С ним соглашались, ему кивали. Он был благодарен им, узкому кругу друзей, проверенных кровавой осенью девяносто третьего года, когда им всем грозил фонарь и погром. Но они мужественно, не дрогнув, противопоставили коммунистическому бунту мощь своих финансов, телеканалов, организационных усилий, позволивших свести на нет красный реванш, разрушительный порыв черни. Затолкали ее обратно в норы, в вонючие подворотни, в обшарпанные коммуналки, в гробы, в тюремные камеры.
– Угроза новой «коричневой опасности» исходит теперь от силовиков, от генералов и губернаторов, от «Русской партии» в окружении президента, которая нарушила договор, сломала паритет и вынашивает планы «фашистского путча», направленного против нас с вами. Нашего бизнеса, нашего мировоззрения, нашей культуры. Если эта война, которую они развязали, кончится быстрой победой, то «Русская партия», или «партия войны», как следует ее называть, на волне шовинизма возвысится и срежет нас. Диктатура, которую они замышляют, будет чисто фашистской. Если мы ответственные политики, то не должны позволить им выиграть. Их быстрая победа в войне – наш полный крах и крушение! Их поражение – наш стремительный выигрыш! Мы их срежем и вышвырнем из политики!
Он говорил и успевал удивляться, как разрозненные мысли обретали филигранную форму. Ложились в образы, словно подарочная сабля в драгоценные ножны. Или скрипка в сафьяновый футляр. Или перламутровая ручка «Паркер» в пенал из красного дерева. Он вспомнил утреннюю встречу с министром, его маленький потный лоб, пьяные хитрые глазки. Ненавидел его, а вместе с ним всю их «мужицкую партию», бескультурную, наглую и жестокую.
– Нам следует уже сегодня, сейчас разработать основы плана и завтра же приступить к его реализации. Силовики, люди в окружении президента, ответственные за военную политику, должны быть демонизированы. Представлены обществу как аморальные идиоты. Сами войска должны быть лишены общественной поддержки и представлены, в лучшем случае, как несчастные, брошенные на убой юнцы, а в худшем – как палачи и каратели. Каждый раненый и покалеченный, каждый гроб должен быть показан народу крупным планом.
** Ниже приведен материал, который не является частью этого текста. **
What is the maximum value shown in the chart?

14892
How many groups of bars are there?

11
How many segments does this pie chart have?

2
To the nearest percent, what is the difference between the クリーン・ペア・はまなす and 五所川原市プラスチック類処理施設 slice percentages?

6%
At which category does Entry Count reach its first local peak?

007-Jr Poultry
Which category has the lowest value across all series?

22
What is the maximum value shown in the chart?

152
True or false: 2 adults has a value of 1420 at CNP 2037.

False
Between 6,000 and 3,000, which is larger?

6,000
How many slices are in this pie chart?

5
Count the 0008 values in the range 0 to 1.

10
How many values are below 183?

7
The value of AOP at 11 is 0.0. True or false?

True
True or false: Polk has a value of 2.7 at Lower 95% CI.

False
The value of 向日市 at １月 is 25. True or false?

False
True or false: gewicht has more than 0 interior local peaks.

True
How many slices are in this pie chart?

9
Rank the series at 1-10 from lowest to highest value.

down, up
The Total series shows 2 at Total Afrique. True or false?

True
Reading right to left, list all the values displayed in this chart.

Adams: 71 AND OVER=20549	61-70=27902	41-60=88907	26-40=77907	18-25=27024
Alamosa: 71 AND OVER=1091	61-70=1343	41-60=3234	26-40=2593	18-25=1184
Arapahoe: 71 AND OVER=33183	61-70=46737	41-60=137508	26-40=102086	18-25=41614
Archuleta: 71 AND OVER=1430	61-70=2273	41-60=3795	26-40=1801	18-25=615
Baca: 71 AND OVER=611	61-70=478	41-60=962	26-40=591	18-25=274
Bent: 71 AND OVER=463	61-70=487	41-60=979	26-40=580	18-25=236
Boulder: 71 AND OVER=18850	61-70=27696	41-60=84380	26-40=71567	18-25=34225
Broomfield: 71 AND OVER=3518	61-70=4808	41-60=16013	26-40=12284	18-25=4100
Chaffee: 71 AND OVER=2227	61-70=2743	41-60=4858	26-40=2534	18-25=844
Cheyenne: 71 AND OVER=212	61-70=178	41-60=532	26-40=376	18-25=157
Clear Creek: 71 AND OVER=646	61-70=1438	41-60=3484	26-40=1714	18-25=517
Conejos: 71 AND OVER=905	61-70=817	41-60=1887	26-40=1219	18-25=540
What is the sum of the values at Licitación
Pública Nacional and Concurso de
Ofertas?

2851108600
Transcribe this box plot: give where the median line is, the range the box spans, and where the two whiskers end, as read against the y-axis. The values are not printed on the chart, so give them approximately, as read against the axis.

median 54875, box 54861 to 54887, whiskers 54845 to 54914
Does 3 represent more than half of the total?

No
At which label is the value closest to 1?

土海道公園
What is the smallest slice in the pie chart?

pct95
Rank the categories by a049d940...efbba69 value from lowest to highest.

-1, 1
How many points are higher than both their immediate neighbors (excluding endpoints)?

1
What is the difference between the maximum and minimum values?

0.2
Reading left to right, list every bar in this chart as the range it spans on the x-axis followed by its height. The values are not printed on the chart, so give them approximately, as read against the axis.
Мы дадим деньги матерям, чьи дети пошли на войну, повезем их в войска, на передовую, в госпитали и морги и станем снимать их слезы. Мы должны мобилизовать близких к нам депутатов и мобилизовать на постоянные антивоенные выступления в думе. Мы должны особо уповать на благородного представителя президента по правам человека, который в эти минуты находится в Грозном. Его голос должен быть услышан в мире, и мировое сообщество должно надавить на нашего президента. Мы должны поддерживать чеченцев, показывая их как героических борцов за независимость. Все это, вместе взятое, вымажет «Русскую партию» кровью, вымажет кровью президента, и он, проиграв войну, в ужасе оттолкнется от тех людей, кто ее затеял. Он их сбросит и обратится к нам. Мы отмоем его от крови, почистим его окровавленный ястребиный лик и вернем народу белым, как голубь.
Бернер изумлялся собственному красноречию. Чувствовал, что его голосом, жестами, дыханием, мимикой управляет какое-то иное, нежели он сам, существо. Бодрое, энергичное, всеведущее. Вселилось в него, натянуло на себя его плоть, прикрывается его именем и обликом. Действует уверенно, быстро, точно.